Empresas que atuam no Estado não podem cobrar taxa adicional por serviço agendado

Jerusa Rodrigues, O Estado de S.Paulo

24 Fevereiro 2014 | 02h04

Apesar de a Lei de Entrega, criada em 2009, ter sido alterada em fevereiro do ano passado para proteger ainda mais o consumidor paulista - proibindo cobrança de taxa adicional por entrega agendada no Estado -, muitas empresas não a cumprem.

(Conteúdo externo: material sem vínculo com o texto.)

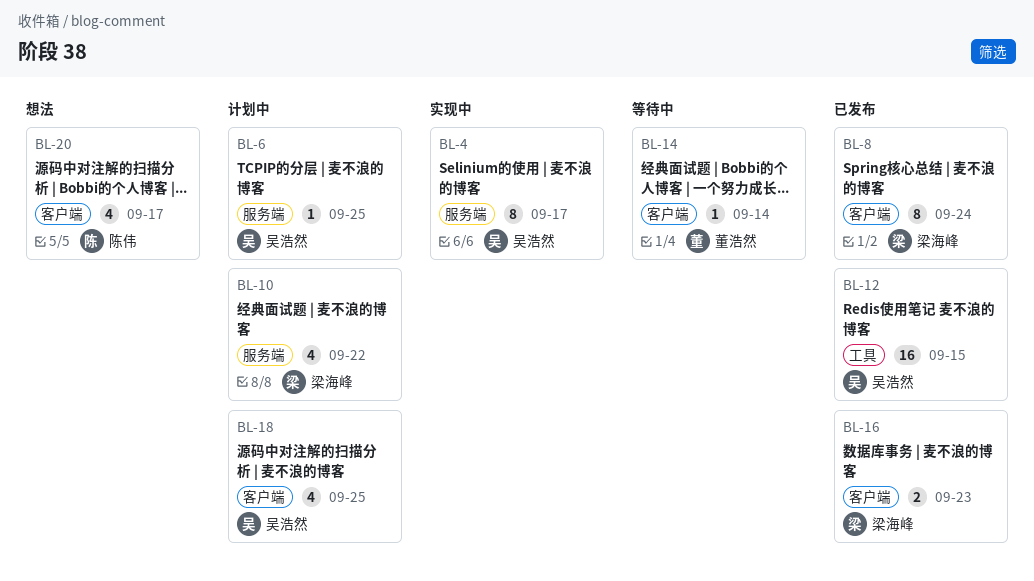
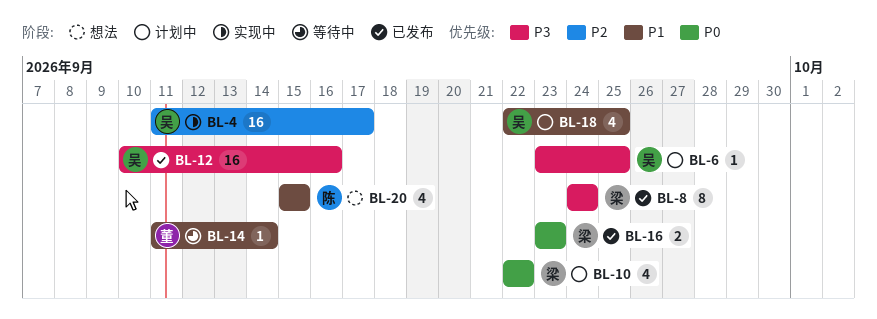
BL-4, estimate: 8 -> 16
BL-12, due: Sep 15 -> Sep 16
BL-20, due: Sep 17 -> Sep 15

De acordo com a Fundação Procon, em 2013 foram registradas 26.221 queixas por atraso ou não entrega do produto.

As multas pelo descumprimento seguem o Código de Defesa do Consumidor e variam de R$ 484 a R$ 7.262.954,67, dependendo do porte da empresa e da gravidade da infração.

A administradora de empresas Carolina Fernandes, de 32 anos, comprou dois rolos de papel de parede no site da Wall Baby Decor, no dia 6 de janeiro, e pagou taxa adicional para que a entrega fosse feita em 5 dias úteis. "A empresa confirmou o recebimento do valor e disse que a compra seria entregue até o dia 8 daquele mês", diz. "O problema é que até hoje não recebi papel algum." A Wall Baby Decor não respondeu ao jornal.

Segundo a professora de Direito do Consumidor da Pontifícia Universidade Católica de São Paulo (PUC-SP) Maria Stella Gregori, como o fornecedor não cumpriu a oferta, a consumidora pode optar por exigir a entrega, aceitar outra mercadoria ou rescindir o contrato, com direito à restituição do valor pago, monetariamente atualizado, e a perdas e danos. "Como não consegue contato com o fornecedor, ela deve verificar se a empresa de fato existe. Se sim, recorrer ao Procon ou ao Juizado Especial. Se não, deve fazer um boletim de ocorrência."

Frete expresso. "Comprei uma mercadoria no site Girafa.com, em 15 de janeiro, e paguei R$ 50,80 pelo frete expresso, que garantia a entrega em até 48 horas, prazo que não foi cumprido", diz a leitora Simone Chevis. O produto chegou avariado no dia 23 daquele mês, diz Simone. A empresa não comentou.

Segundo a advogada Tatiana Viola de Queiroz, da Proteste Associação de Consumidores, houve descumprimento contratual. A consumidora aceitou o serviço de entrega expressa e pagou por isso, mas a empresa não cumpriu sua parte. "O valor pago pelo frete tem de ser devolvido. E, tendo em vista que o produto não funciona, a consumidora pode pleitear sua devolução, com ressarcimento."